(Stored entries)
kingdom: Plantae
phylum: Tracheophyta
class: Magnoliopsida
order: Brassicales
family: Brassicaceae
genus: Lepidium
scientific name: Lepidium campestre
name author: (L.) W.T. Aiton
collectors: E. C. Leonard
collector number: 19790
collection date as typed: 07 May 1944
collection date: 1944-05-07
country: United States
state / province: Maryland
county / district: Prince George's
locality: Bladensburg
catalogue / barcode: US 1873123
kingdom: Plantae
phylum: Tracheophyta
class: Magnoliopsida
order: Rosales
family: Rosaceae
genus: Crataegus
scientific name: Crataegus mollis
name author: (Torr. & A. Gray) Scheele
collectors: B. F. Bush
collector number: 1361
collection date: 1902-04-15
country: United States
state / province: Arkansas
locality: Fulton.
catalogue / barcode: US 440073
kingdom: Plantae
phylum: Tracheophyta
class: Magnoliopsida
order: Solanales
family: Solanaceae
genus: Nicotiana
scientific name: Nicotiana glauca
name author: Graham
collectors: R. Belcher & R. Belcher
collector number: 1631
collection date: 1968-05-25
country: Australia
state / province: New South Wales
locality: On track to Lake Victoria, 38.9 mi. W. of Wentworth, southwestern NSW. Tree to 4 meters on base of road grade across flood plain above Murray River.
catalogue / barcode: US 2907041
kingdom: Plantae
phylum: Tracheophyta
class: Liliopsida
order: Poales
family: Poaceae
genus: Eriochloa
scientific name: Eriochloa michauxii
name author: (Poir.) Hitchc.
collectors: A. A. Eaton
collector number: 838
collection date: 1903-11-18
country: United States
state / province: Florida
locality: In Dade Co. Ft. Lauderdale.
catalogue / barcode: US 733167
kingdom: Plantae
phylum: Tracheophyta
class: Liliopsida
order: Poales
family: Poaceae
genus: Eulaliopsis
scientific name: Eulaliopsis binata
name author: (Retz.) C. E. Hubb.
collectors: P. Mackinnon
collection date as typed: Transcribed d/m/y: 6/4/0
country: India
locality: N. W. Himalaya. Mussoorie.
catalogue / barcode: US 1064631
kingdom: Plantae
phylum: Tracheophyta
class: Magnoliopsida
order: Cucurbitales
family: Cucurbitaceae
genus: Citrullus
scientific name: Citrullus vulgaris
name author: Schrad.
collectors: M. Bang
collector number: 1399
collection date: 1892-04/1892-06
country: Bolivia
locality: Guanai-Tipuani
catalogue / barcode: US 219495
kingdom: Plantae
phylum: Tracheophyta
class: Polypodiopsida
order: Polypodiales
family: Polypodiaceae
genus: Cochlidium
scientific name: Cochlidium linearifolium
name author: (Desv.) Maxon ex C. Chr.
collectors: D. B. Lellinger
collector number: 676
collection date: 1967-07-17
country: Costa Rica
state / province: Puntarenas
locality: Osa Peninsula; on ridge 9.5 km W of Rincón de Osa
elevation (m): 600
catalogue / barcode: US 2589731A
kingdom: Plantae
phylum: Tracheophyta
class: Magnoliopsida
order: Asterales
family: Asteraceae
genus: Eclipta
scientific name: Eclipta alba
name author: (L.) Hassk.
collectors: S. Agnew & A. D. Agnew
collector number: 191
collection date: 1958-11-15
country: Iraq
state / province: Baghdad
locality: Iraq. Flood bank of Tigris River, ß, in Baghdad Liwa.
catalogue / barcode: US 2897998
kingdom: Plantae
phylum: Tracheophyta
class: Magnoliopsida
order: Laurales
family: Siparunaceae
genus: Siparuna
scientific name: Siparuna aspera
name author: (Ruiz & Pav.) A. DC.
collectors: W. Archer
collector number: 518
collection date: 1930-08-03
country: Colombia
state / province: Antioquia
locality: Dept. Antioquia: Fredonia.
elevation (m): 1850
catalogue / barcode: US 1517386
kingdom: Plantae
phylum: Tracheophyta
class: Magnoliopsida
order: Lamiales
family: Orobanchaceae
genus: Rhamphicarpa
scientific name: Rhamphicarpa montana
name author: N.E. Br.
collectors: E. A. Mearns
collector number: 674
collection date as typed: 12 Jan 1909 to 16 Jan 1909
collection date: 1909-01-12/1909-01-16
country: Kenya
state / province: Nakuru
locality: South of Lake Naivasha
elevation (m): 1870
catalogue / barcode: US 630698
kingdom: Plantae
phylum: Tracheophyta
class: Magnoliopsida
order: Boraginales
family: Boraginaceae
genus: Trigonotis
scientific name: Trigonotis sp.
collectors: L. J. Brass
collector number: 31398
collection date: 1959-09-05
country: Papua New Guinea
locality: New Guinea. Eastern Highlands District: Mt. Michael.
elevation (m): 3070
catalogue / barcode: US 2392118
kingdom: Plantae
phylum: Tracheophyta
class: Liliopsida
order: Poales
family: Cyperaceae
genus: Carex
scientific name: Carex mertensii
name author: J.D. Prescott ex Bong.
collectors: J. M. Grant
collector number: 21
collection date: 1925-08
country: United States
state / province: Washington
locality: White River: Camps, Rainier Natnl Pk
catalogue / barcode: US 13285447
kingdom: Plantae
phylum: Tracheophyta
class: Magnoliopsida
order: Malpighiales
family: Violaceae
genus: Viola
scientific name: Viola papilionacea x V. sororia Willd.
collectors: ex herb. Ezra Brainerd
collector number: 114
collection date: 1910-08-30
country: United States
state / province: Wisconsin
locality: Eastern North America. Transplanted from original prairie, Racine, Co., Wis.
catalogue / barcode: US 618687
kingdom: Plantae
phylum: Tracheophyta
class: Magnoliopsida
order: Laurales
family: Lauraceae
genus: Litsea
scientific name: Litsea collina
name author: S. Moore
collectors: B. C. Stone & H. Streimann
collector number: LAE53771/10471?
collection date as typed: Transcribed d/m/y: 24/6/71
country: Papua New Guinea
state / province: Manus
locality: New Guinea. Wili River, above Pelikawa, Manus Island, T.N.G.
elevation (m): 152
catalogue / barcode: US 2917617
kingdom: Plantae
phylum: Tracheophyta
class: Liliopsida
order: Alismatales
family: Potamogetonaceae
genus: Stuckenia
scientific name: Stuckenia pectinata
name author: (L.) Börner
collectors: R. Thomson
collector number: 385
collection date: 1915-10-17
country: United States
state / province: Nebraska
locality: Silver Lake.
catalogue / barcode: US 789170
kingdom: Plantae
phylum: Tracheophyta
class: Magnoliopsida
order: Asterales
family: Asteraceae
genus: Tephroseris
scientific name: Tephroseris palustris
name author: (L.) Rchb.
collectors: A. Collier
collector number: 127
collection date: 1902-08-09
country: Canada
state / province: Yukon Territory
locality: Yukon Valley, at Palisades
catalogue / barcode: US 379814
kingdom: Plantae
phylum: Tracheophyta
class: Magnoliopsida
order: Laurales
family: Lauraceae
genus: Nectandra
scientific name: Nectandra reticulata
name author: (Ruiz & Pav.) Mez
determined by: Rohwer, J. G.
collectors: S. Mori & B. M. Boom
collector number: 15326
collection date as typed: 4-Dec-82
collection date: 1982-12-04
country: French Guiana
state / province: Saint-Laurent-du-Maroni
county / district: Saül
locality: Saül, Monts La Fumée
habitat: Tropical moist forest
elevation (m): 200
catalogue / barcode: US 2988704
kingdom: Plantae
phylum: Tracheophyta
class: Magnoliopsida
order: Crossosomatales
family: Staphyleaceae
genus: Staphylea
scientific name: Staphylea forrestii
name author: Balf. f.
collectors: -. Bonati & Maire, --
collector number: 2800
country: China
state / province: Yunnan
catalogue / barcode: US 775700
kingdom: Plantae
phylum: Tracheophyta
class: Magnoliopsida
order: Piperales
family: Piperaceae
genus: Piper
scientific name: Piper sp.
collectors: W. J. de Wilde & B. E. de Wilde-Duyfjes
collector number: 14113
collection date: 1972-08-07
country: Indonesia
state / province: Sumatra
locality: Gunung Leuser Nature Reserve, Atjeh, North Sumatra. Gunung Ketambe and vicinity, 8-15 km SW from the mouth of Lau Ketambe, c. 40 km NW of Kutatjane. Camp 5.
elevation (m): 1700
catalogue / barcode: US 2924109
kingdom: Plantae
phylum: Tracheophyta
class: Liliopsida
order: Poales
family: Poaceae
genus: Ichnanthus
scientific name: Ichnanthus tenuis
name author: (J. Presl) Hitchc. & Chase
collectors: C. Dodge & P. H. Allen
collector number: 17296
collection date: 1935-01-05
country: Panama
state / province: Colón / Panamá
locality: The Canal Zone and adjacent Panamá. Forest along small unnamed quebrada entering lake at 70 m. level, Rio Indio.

**Exercise brief:**
Turn the part of the material that opens with the line containing "collection date: 1902-04-15" and closes with the line containing "collector number: 191", both lines included, into a Markdown table with the columns Row and Line. Number each line in the Row column and leave out any blank lines.

**Correct response:**
| Row | Line |
|---|---|
| 1 | collection date: 1902-04-15 |
| 2 | country: United States |
| 3 | state / province: Arkansas |
| 4 | locality: Fulton. |
| 5 | catalogue / barcode: US 440073 |
| 6 | kingdom: Plantae |
| 7 | phylum: Tracheophyta |
| 8 | class: Magnoliopsida |
| 9 | order: Solanales |
| 10 | family: Solanaceae |
| 11 | genus: Nicotiana |
| 12 | scientific name: Nicotiana glauca |
| 13 | name author: Graham |
| 14 | collectors: R. Belcher & R. Belcher |
| 15 | collector number: 1631 |
| 16 | collection date: 1968-05-25 |
| 17 | country: Australia |
| 18 | state / province: New South Wales |
| 19 | locality: On track to Lake Victoria, 38.9 mi. W. of Wentworth, southwestern NSW. Tree to 4 meters on base of road grade across flood plain above Murray River. |
| 20 | catalogue / barcode: US 2907041 |
| 21 | kingdom: Plantae |
| 22 | phylum: Tracheophyta |
| 23 | class: Liliopsida |
| 24 | order: Poales |
| 25 | family: Poaceae |
| 26 | genus: Eriochloa |
| 27 | scientific name: Eriochloa michauxii |
| 28 | name author: (Poir.) Hitchc. |
| 29 | collectors: A. A. Eaton |
| 30 | collector number: 838 |
| 31 | collection date: 1903-11-18 |
| 32 | country: United States |
| 33 | state / province: Florida |
| 34 | locality: In Dade Co. Ft. Lauderdale. |
| 35 | catalogue / barcode: US 733167 |
| 36 | kingdom: Plantae |
| 37 | phylum: Tracheophyta |
| 38 | class: Liliopsida |
| 39 | order: Poales |
| 40 | family: Poaceae |
| 41 | genus: Eulaliopsis |
| 42 | scientific name: Eulaliopsis binata |
| 43 | name author: (Retz.) C. E. Hubb. |
| 44 | collectors: P. Mackinnon |
| 45 | collection date as typed: Transcribed d/m/y: 6/4/0 |
| 46 | country: India |
| 47 | locality: N. W. Himalaya. Mussoorie. |
| 48 | catalogue / barcode: US 1064631 |
| 49 | kingdom: Plantae |
| 50 | phylum: Tracheophyta |
| 51 | class: Magnoliopsida |
| 52 | order: Cucurbitales |
| 53 | family: Cucurbitaceae |
| 54 | genus: Citrullus |
| 55 | scientific name: Citrullus vulgaris |
| 56 | name author: Schrad. |
| 57 | collectors: M. Bang |
| 58 | collector number: 1399 |
| 59 | collection date: 1892-04/1892-06 |
| 60 | country: Bolivia |
| 61 | locality: Guanai-Tipuani |
| 62 | catalogue / barcode: US 219495 |
| 63 | kingdom: Plantae |
| 64 | phylum: Tracheophyta |
| 65 | class: Polypodiopsida |
| 66 | order: Polypodiales |
| 67 | family: Polypodiaceae |
| 68 | genus: Cochlidium |
| 69 | scientific name: Cochlidium linearifolium |
| 70 | name author: (Desv.) Maxon ex C. Chr. |
| 71 | collectors: D. B. Lellinger |
| 72 | collector number: 676 |
| 73 | collection date: 1967-07-17 |
| 74 | country: Costa Rica |
| 75 | state / province: Puntarenas |
| 76 | locality: Osa Peninsula; on ridge 9.5 km W of Rincón de Osa |
| 77 | elevation (m): 600 |
| 78 | catalogue / barcode: US 2589731A |
| 79 | kingdom: Plantae |
| 80 | phylum: Tracheophyta |
| 81 | class: Magnoliopsida |
| 82 | order: Asterales |
| 83 | family: Asteraceae |
| 84 | genus: Eclipta |
| 85 | scientific name: Eclipta alba |
| 86 | name author: (L.) Hassk. |
| 87 | collectors: S. Agnew & A. D. Agnew |
| 88 | collector number: 191 |